As in other countries, data on health-care fraud are scant in China, but Hu believes that medical insurance fraud is widespread. Based on a survey of 18 Chinese provinces, Hu says that “medical insurance fraud exists in all provinces and occurs at every stage from collection to payment.”
But while these recent administrative and legal measures should reduce health-care fraud, China’s efforts are hampered by its inability to measure the problem. “It cannot assess whether it is reducing costs or winning the battle against fraud unless it has reliable, transparent and consistent medical and financial information,” says Clarke.
“Countries that have gone furthest in tackling fraud have strong financial and medical accountability systems, i.e. proper accounting and reporting underpinned by solid audit regimes.” Clarke says countries need to be able to benchmark the costs of the same treatment or drugs in different areas and explain why those differences occur.
Once proper financial accounting systems are in place, technology can play an important role. Paul Vincke, president of the European Healthcare Fraud and Corruption Network, tells of a computer programme used by health providers in Norway, which can stop fraudulent payments before they leave the system. An estimated 60% of the abuse in Norway's health-care system was detected as a result, Vincke says.
For Gee, many people working in health care are in denial about the problem of fraud in their sector. No organization as bound up with public trust as a health-care system wants to admit large-scale losses. “When I started my work with the NHS,” Gee says, “finance directors of large hospitals with £200 million-a-year budgets would sometimes say to me, ‘There is no fraud in my hospital’”.
But those who work in the counter-fraud field argue that, until there is recognition of the extent of the problem, steps cannot be taken to remedy it.
A positive sign that countries are acknowledging the problem is the organization of the first-ever global conference on health-care fraud. The event, which took place on 15 November, was hosted by the Global Health Care Anti-Fraud Network in Atlanta, USA. It drew participants from countries including Canada, New Zealand, South Africa and several countries in Europe, including the United Kingdom.
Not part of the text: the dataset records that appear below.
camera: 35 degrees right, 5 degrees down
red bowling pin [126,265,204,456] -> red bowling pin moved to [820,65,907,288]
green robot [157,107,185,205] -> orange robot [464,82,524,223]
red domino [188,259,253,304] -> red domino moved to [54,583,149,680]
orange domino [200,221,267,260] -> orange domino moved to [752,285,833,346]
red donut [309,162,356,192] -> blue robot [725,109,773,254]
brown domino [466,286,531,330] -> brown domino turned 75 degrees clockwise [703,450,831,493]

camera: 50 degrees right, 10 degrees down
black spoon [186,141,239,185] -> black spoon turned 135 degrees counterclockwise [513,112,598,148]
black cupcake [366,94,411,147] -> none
According to Vincke, acknowledgement of fraud in France led to the establishment of a counter-fraud service based on best practice in Belgium, the Netherlands and the United Kingdom. Between 2006 and 2010, the service managed to recoup 250 million Euros (US$ 346 million).
Anti-fraud experts agree that the motives of fraudsters are universal: a desire for more money and a belief that they will get away with it. The presiding judge in the Schneider case last year called the case “an avoidable tragedy motivated by greed”.
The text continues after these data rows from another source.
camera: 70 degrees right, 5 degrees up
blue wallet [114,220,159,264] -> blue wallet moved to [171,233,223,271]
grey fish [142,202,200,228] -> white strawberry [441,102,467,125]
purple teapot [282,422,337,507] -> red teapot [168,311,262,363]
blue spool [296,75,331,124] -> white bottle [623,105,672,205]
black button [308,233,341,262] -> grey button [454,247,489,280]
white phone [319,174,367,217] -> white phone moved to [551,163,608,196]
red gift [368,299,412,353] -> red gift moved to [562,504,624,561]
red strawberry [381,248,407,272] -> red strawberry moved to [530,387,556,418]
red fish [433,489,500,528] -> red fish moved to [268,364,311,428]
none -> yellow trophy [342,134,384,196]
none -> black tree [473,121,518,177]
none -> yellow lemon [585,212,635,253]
“Health care as a sector really isn't different from any other sector; the essential human behaviours remain the same,” Gee says. To successfully reduce the cost of fraud requires more than just reacting to individual incidents after losses have been incurred. “It requires work to strengthen anti-fraud cultures, to take measures to deter fraud and to remove systemic weaknesses that provide opportunities for fraudulent behaviour,” Gee says.
Saccoccio agrees: “Workers in the health-care sector need to have high levels of integrity to keep fraud to a minimum.” This, Gee says, is fundamental. “Research has shown over the years that you can never completely eradicate the dishonest minority but, by developing a strong anti-fraud culture and strong peer-group pressure, you can maximize the size of the honest majority.”